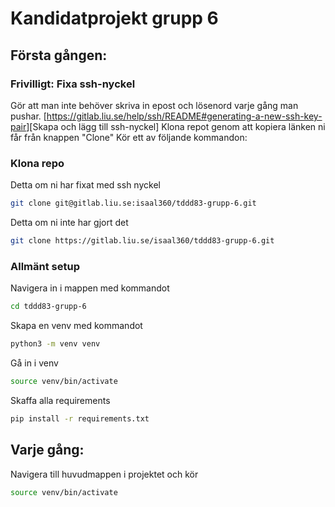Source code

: * Kandidatprojekt grupp 6
** Första gången:
*** Frivilligt: Fixa ssh-nyckel
Gör att man inte behöver skriva in epost och lösenord varje gång man pushar.
[https://gitlab.liu.se/help/ssh/README#generating-a-new-ssh-key-pair][Skapa och lägg till ssh-nyckel]
Klona repot genom att kopiera länken ni får från knappen "Clone"
Kör ett av följande kommandon:
*** Klona repo
Detta om ni har fixat med ssh nyckel
#+BEGIN_SRC bash
  git clone git@gitlab.liu.se:isaal360/tddd83-grupp-6.git
#+END_SRC

Detta om ni inte har gjort det
#+BEGIN_SRC bash
  git clone https://gitlab.liu.se/isaal360/tddd83-grupp-6.git
#+END_SRC

*** Allmänt setup
Navigera in i mappen med kommandot
#+BEGIN_SRC bash
  cd tddd83-grupp-6
#+END_SRC

Skapa en venv med kommandot

#+BEGIN_SRC bash
  python3 -m venv venv
#+END_SRC

Gå in i venv
#+BEGIN_SRC bash
  source venv/bin/activate
#+END_SRC

Skaffa alla requirements
#+BEGIN_SRC bash
pip install -r requirements.txt
#+END_SRC

** Varje gång:

Navigera till huvudmappen i projektet och kör
#+BEGIN_SRC bash
source venv/bin/activate
#+END_SRC
   
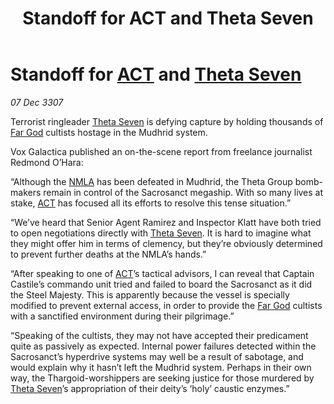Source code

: :PROPERTIES:
:ID:       fe9e43cb-5f73-4c43-8be3-21981fd7e694
:END:
#+title: Standoff for  ACT and Theta Seven
#+filetags: :3307:Thargoid:galnet:

* Standoff for [[id:a152bfb8-4b9a-4b61-a292-824ecbd263e1][ACT]] and [[id:7878ad2d-4118-4028-bfff-90a3976313bd][Theta Seven]]

/07 Dec 3307/

Terrorist ringleader [[id:7878ad2d-4118-4028-bfff-90a3976313bd][Theta Seven]] is defying capture by holding thousands of [[id:04ae001b-eb07-4812-a42e-4bb72825609b][Far God]] cultists hostage in the Mudhrid system. 

Vox Galactica published an on-the-scene report from freelance journalist Redmond O’Hara: 

“Although the [[id:dbfbb5eb-82a2-43c8-afb9-252b21b8464f][NMLA]] has been defeated in Mudhrid, the Theta Group bomb-makers remain in control of the Sacrosanct megaship. With so many lives at stake, [[id:a152bfb8-4b9a-4b61-a292-824ecbd263e1][ACT]] has focused all its efforts to resolve this tense situation.” 

“We’ve heard that Senior Agent Ramirez and Inspector Klatt have both tried to open negotiations directly with [[id:7878ad2d-4118-4028-bfff-90a3976313bd][Theta Seven]]. It is hard to imagine what they might offer him in terms of clemency, but they’re obviously determined to prevent further deaths at the NMLA’s hands.” 

“After speaking to one of [[id:a152bfb8-4b9a-4b61-a292-824ecbd263e1][ACT]]’s tactical advisors, I can reveal that Captain Castile’s commando unit tried and failed to board the Sacrosanct as it did the Steel Majesty. This is apparently because the vessel is specially modified to prevent external access, in order to provide the [[id:04ae001b-eb07-4812-a42e-4bb72825609b][Far God]] cultists with a sanctified environment during their pilgrimage.” 

“Speaking of the cultists, they may not have accepted their predicament quite as passively as expected. Internal power failures detected within the Sacrosanct’s hyperdrive systems may well be a result of sabotage, and would explain why it hasn’t left the Mudhrid system. Perhaps in their own way, the Thargoid-worshippers are seeking justice for those murdered by [[id:7878ad2d-4118-4028-bfff-90a3976313bd][Theta Seven]]’s appropriation of their deity’s ‘holy’ caustic enzymes.”
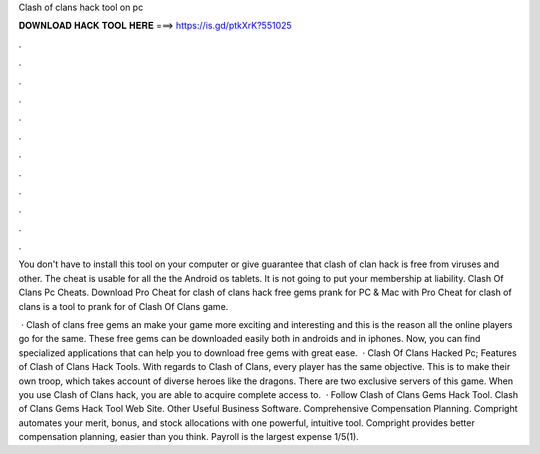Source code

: Clash of clans hack tool on pc



𝐃𝐎𝐖𝐍𝐋𝐎𝐀𝐃 𝐇𝐀𝐂𝐊 𝐓𝐎𝐎𝐋 𝐇𝐄𝐑𝐄 ===> https://is.gd/ptkXrK?551025



.



.



.



.



.



.



.



.



.



.



.



.

You don't have to install this tool on your computer or give  guarantee that clash of clan hack is free from viruses and other. The cheat is usable for all the the Android os tablets. It is not going to put your membership at liability. Clash Of Clans Pc Cheats. Download Pro Cheat for clash of clans hack free gems prank for PC & Mac with Pro Cheat for clash of clans is a tool to prank for of Clash Of Clans game.

 · Clash of clans free gems an make your game more exciting and interesting and this is the reason all the online players go for the same. These free gems can be downloaded easily both in androids and in iphones. Now, you can find specialized applications that can help you to download free gems with great ease.  · Clash Of Clans Hacked Pc; Features of Clash of Clans Hack Tools. With regards to Clash of Clans, every player has the same objective. This is to make their own troop, which takes account of diverse heroes like the dragons. There are two exclusive servers of this game. When you use Clash of Clans hack, you are able to acquire complete access to.  · Follow Clash of Clans Gems Hack Tool. Clash of Clans Gems Hack Tool Web Site. Other Useful Business Software. Comprehensive Compensation Planning. Compright automates your merit, bonus, and stock allocations with one powerful, intuitive tool. Compright provides better compensation planning, easier than you think. Payroll is the largest expense 1/5(1).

┄┄┄┄┄┄

» EXERCISE BRIEF:
Read the listing line by line, and copy each line in which the word "https" is found.

» ANSWER SPACE:
[https://gitlab.liu.se/help/ssh/README#generating-a-new-ssh-key-pair][Skapa och lägg till ssh-nyckel]
  git clone https://gitlab.liu.se/isaal360/tddd83-grupp-6.git
𝐃𝐎𝐖𝐍𝐋𝐎𝐀𝐃 𝐇𝐀𝐂𝐊 𝐓𝐎𝐎𝐋 𝐇𝐄𝐑𝐄 ===> https://is.gd/ptkXrK?551025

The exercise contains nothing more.